Notwithstanding these remarks it would be absurd to insist that it makes no difference who won the presidency. Though I have said that both candidates will have to perform on the same stage with the same scenery, it is not to say that they will dance the same tango or croon indistinguishable arias. I have some thoughts about how Obama’s second term will differ from the first and I would like to share them with readers.
The one lesson that Obama has to learn is that he needs to be a lot more assertive and since he no longer needs to be concerned about re-election the way is open for more political risk taking. It remains to be seen how much bolder Obama will be in his second term. Will the timidity of the first term be a stern nurse?

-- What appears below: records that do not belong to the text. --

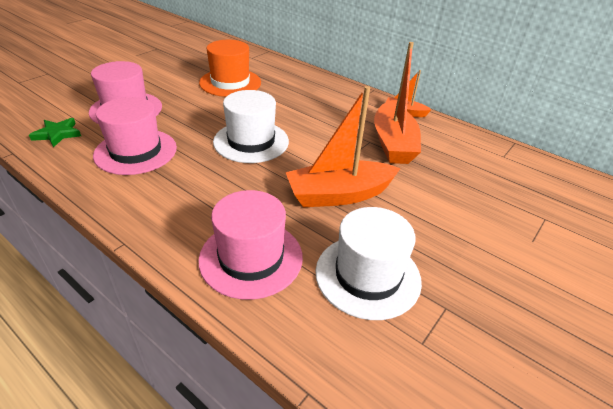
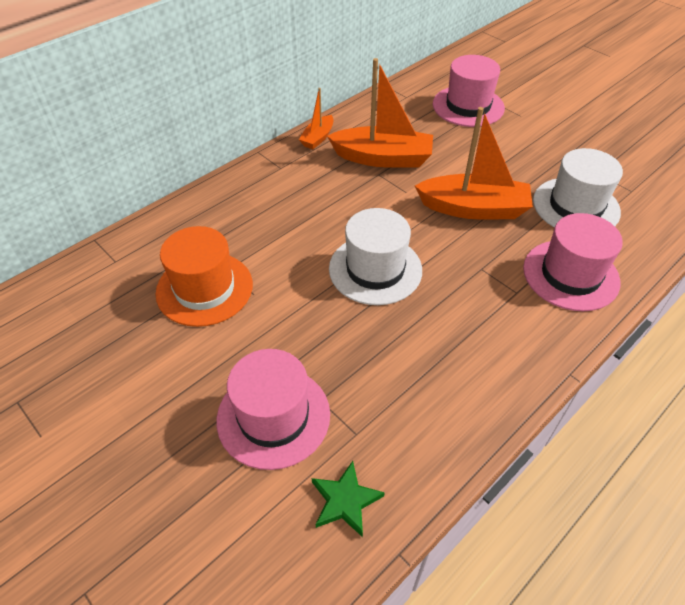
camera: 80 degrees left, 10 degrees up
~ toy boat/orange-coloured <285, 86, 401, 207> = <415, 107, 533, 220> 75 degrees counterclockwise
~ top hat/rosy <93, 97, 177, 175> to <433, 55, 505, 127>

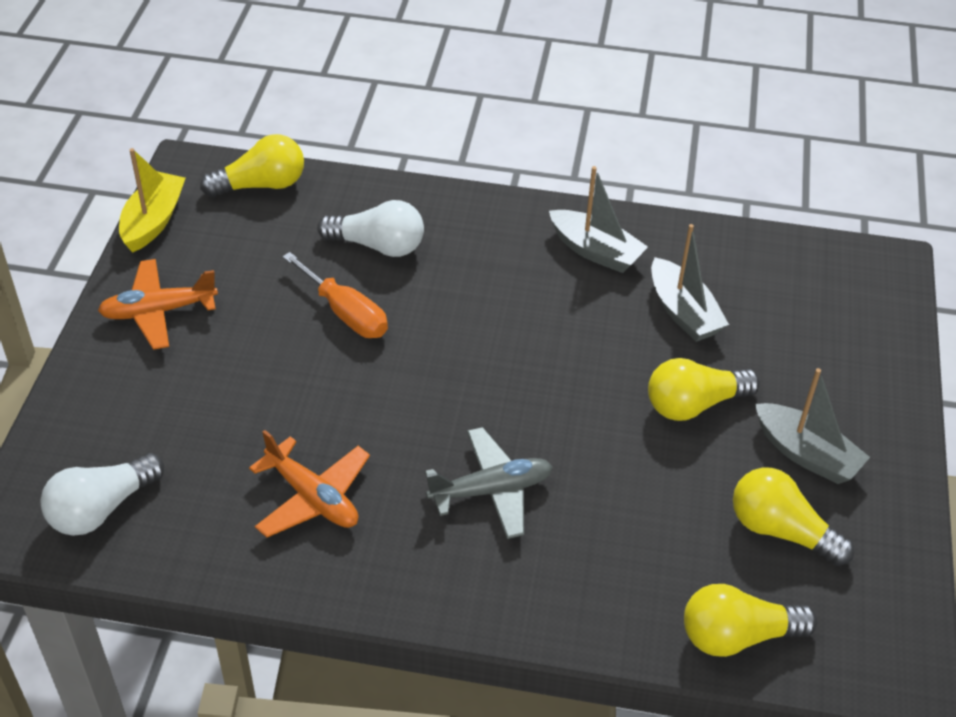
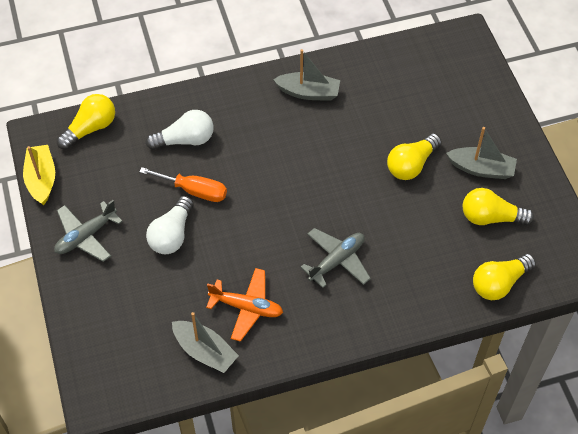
camera: 25 degrees left, 10 degrees up
~ toy boat/grey <651, 224, 729, 342> to <172, 312, 239, 373>
~ plane/orange-coloured <98, 259, 218, 350> to plane/grey <54, 200, 123, 262>
~ bulb/snow-white <40, 453, 164, 536> to <146, 196, 194, 254>

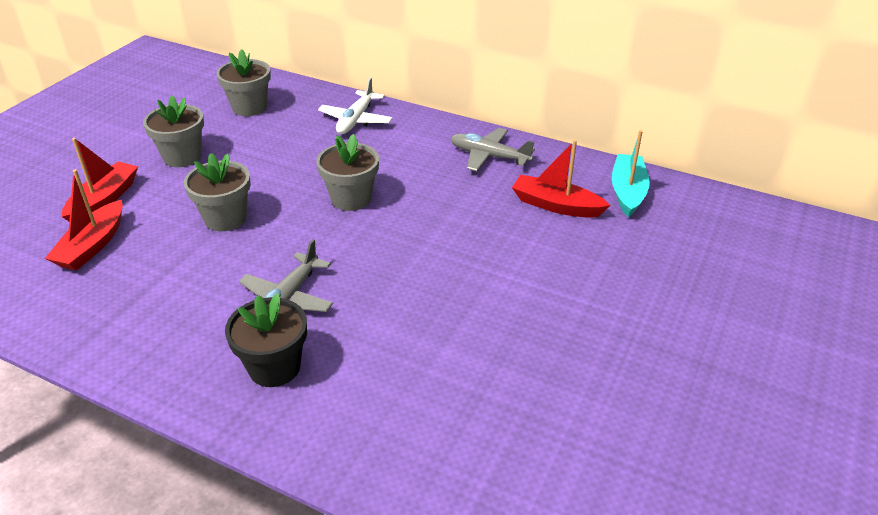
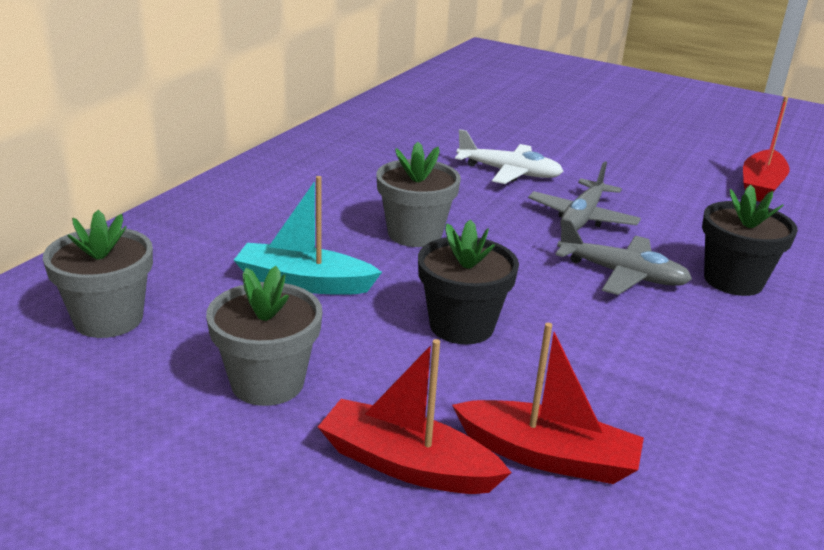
camera: 90 degrees left, 10 degrees down
~ plane/snow-white <318, 77, 392, 134> to <455, 129, 564, 184>
~ plane/grey <451, 128, 535, 171> to <528, 161, 641, 230>
~ toy boat/turquoise <612, 130, 650, 218> to <234, 176, 382, 295>
~ toy boat/crimson <512, 140, 610, 218> to <743, 96, 789, 202>
~ plant pot/grey <184, 153, 251, 231> to plant pot/jet-black <418, 219, 519, 344>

Unfortunately I need to straight away pour cold water. The Democrats retained a slim majority in the Senate but in the House of Representatives the Republicans retained their stranglehold majority. There is little a president can do on fiscal matters without a Congressional compromise. The motto of the previous Republican majority was “we will oppose anything that Obama proposes”. Will it be any different in the next four years? That will depend on a much more resolute and vocal intervention of the public. That Obama held on to 51% of the popular vote despite the grimmest economic crisis since the Great Depression and the most repulsive campaign attacks, is proof that half of America understands that this crisis is systemic and beyond the capacity of anyone to mend with the wave of a magic wand. If people are beginning to see that something is quite deeply wrong with the system itself, that’s a big step forward.